As part of the Brown Bag Lunch series, the International Economics Department at the Graduate Institute is pleased to invite you to a public talk given by Gregory Auclair, PhD student in International Economics.
He will present his research titled Sector Imbalances and Corporate Deleveraging. The Role of Uncertainty and Precautionary Behavior.
Abstract: The sector breakdown of national and financial accounts can provide valuable insights into global imbalances. Over the 2000s and 2010s, the corporate sector was a net lender of funds and firms increased saving and reduced investment. As a consequence of higher net lending, there is a trend increase in corporate asset holdings – relative to debt, capital, and output – that is persistent and general across countries. To explain these shifts, an analytical framework investigates how a financial constraint may induce precautionary behavior by firms. The constraint takes the form of a risk premium on loans. Firm owners face a dynamic trade-off between distributing profits and building financial buffers to avoid paying the risk premium.

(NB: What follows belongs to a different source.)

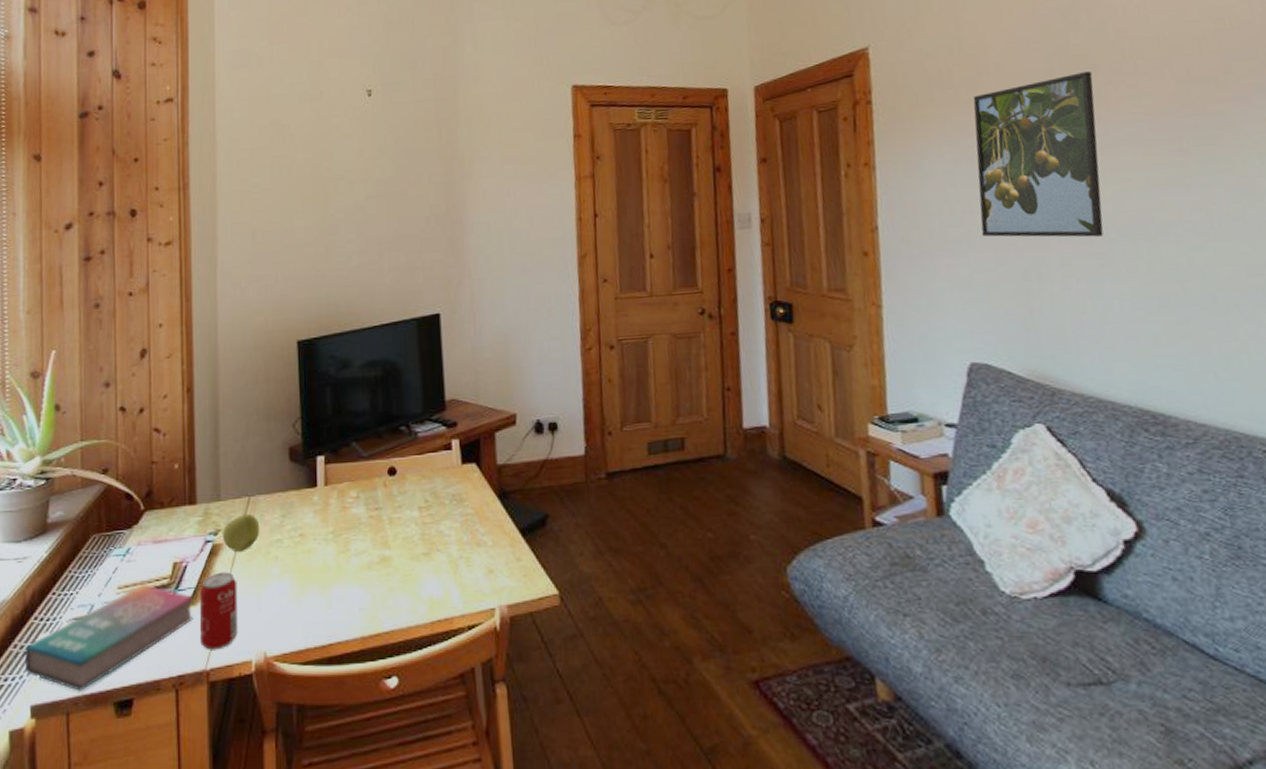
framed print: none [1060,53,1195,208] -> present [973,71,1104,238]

As the variance of productivity shocks increases, the expected loss from the risk-premium is higher and firms accumulate additional financial assets and reduce capital in response. An exercise using industry-level data shows the variance of productivity shocks generally increased over the 2000s, using a sample that covers around 65% of world GDP. Subsequent econometric analysis establishes higher productivity dispersion could indeed explain the deleveraging trend.